#### Work to complete:
Every line below between the one holding "del Violino" and the one holding "优路教育以产教融合锻造高水平双师型团队，筑牢教学品质基石", inclusive, should be copied exactly, and no other line.

### Information provided

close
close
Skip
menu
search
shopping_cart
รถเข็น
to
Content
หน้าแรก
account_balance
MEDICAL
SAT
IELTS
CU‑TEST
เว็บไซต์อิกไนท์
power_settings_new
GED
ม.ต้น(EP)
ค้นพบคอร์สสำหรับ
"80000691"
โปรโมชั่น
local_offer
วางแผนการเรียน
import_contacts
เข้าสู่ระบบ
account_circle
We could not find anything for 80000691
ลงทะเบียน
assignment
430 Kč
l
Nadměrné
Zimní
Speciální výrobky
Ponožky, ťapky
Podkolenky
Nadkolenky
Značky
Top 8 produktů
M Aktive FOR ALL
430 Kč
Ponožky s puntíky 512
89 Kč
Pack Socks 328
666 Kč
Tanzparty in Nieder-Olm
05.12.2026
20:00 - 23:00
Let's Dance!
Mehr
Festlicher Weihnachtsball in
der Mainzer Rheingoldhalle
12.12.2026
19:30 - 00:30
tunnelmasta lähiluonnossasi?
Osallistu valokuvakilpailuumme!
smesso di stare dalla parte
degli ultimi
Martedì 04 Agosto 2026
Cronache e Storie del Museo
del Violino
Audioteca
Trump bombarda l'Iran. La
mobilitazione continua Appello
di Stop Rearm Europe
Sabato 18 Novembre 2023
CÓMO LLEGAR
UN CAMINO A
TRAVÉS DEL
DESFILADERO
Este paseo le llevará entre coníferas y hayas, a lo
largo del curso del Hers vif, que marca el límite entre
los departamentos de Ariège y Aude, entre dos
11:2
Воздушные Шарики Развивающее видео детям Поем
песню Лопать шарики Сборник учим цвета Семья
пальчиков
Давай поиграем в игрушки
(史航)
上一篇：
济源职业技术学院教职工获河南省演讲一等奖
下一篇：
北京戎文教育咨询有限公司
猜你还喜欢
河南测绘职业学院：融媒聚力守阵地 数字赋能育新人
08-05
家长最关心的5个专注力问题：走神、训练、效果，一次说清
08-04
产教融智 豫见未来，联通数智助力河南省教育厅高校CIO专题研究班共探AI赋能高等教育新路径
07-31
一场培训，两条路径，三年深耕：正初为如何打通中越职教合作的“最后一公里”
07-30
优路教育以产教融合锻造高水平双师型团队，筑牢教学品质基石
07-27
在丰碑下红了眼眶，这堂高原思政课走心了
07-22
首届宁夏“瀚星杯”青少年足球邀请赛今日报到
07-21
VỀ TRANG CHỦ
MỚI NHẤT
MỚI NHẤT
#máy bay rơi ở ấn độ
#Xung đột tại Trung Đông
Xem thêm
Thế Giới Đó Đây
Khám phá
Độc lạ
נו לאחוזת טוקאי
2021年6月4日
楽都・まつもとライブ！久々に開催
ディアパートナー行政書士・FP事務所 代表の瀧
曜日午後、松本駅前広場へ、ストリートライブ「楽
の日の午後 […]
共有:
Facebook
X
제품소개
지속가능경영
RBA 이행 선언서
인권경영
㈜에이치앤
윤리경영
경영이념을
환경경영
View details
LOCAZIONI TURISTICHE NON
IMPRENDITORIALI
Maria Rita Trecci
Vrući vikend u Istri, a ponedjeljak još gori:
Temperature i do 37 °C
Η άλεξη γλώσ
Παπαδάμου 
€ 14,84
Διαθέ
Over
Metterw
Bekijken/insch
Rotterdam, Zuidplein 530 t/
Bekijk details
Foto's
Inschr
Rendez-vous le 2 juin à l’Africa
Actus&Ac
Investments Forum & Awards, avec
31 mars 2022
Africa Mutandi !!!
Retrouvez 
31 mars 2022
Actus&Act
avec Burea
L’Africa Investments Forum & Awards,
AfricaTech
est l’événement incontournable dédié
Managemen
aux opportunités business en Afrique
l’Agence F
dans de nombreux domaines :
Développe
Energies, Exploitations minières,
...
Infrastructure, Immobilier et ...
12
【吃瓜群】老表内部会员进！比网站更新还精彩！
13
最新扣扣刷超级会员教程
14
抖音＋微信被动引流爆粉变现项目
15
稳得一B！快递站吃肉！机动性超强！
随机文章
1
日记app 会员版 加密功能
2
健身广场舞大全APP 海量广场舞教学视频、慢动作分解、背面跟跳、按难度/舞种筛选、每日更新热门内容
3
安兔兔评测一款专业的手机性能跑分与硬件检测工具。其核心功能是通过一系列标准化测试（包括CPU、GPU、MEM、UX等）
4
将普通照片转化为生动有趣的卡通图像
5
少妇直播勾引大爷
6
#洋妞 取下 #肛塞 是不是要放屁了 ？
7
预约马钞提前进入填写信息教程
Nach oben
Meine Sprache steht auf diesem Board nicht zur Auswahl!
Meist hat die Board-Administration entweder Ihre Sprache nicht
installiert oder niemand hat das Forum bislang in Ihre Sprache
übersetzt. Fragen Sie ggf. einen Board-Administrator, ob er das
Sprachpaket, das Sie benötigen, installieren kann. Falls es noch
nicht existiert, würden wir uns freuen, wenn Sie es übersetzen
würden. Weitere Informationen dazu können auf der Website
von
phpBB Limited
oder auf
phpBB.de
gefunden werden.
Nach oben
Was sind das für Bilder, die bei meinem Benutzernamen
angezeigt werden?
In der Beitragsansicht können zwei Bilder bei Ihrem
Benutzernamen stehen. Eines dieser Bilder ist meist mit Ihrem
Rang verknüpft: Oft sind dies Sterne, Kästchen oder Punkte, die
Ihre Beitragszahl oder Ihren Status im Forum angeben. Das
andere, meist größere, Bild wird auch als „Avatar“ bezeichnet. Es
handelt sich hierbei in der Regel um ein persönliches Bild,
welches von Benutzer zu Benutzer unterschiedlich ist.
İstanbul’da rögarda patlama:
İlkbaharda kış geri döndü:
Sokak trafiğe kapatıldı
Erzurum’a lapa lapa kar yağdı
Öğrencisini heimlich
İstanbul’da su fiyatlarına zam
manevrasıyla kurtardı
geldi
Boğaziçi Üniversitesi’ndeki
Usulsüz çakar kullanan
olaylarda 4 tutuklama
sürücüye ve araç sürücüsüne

######

#### Completed task:
del Violino
Audioteca
Trump bombarda l'Iran. La
mobilitazione continua Appello
di Stop Rearm Europe
Sabato 18 Novembre 2023
CÓMO LLEGAR
UN CAMINO A
TRAVÉS DEL
DESFILADERO
Este paseo le llevará entre coníferas y hayas, a lo
largo del curso del Hers vif, que marca el límite entre
los departamentos de Ariège y Aude, entre dos
11:2
Воздушные Шарики Развивающее видео детям Поем
песню Лопать шарики Сборник учим цвета Семья
пальчиков
Давай поиграем в игрушки
(史航)
上一篇：
济源职业技术学院教职工获河南省演讲一等奖
下一篇：
北京戎文教育咨询有限公司
猜你还喜欢
河南测绘职业学院：融媒聚力守阵地 数字赋能育新人
08-05
家长最关心的5个专注力问题：走神、训练、效果，一次说清
08-04
产教融智 豫见未来，联通数智助力河南省教育厅高校CIO专题研究班共探AI赋能高等教育新路径
07-31
一场培训，两条路径，三年深耕：正初为如何打通中越职教合作的“最后一公里”
07-30
优路教育以产教融合锻造高水平双师型团队，筑牢教学品质基石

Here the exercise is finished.